Also Read: Science Confirms What Skiers Already Knew: Time in the Mountains Shapes Who We Are

There are a handful of ski resorts that open back up for summer glacier skiing—and one that’s a summer-only ski resort (the one in the photo, below)—that offer creamy corn summer turns. Here’s where to find off-season skiing in the Alps.

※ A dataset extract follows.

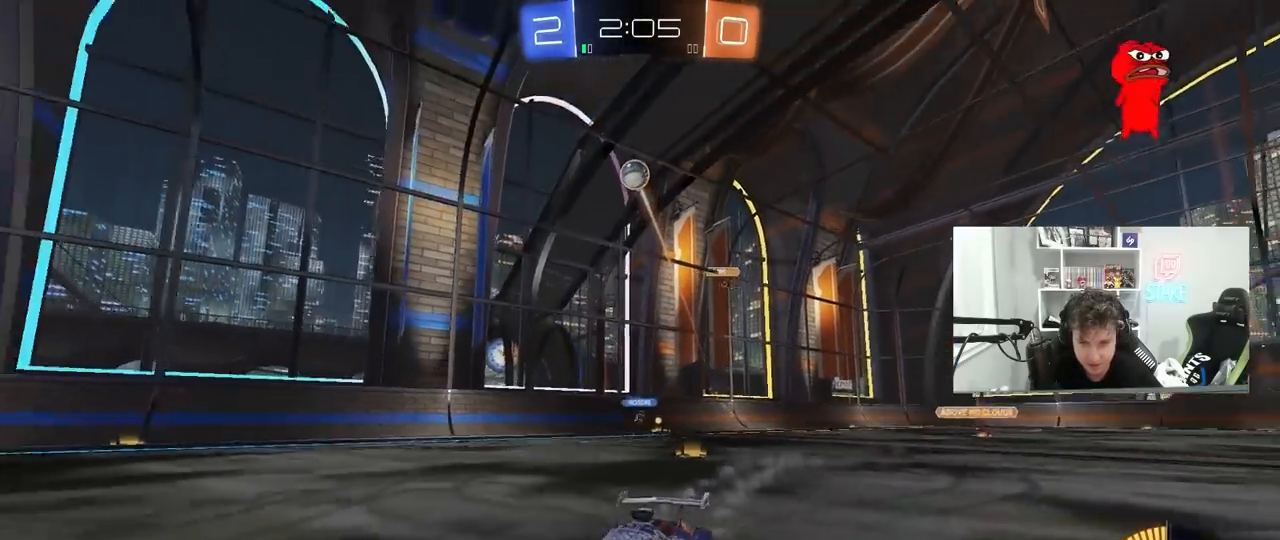
{"keys": ["w"], "mouse": [], "mouse_move": "still", "events": [[150, "d", "up"], [150, "mouse_left", "up"], [250, "a", "down"], [483, "a", "up"]]}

Passo Stelvio summer skiing
Italy’s Passo Stelvio opens this weekend for the summer, which is its only operating season. Photo: Getty Images

8 Resorts in the Alps to Glacier Ski in the Summer

Austria

Hintertux

  • Summer season: open all year

There’s skiing year-round on the Hintertux Glacier, which offers a steeper pitch than other comparable glaciers in the region. Located at over 10,600 feet, Hintertux stays cool enough to hold snow even in the dog days of summer. Depending on conditions, summer skiers can expect there to be up to 10 lifts open serving 20 kilometers of runs, enough to satiate your appetite for summer turns.

Kaprun Glacier

  • Summer season: now through July 19

The Kaprun Glacier will stay open for summer skiing through mid-July thanks to its high elevation. While several ski areas comprise Kaprun Glacier skiing, the only summer skiing on tap is at Kitzsteinhorn, where there are seven lifts open. It’s pretty typical glacial terrain—open bowls with not much pitch, but the endless views make up for the lack of steep terrain.

France

Les 2 Alpes

  • Summer season: May 28-Aug. 28

Opening this weekend, Les 2 Alpes offers the closest thing to a full-scale ski operation that you’ll find in the Alps. There’s over 200 skiable acres served by two lifts and a funicular, so summer skiers can schuss down nearly 3,000 feet of vertical. Not too shabby.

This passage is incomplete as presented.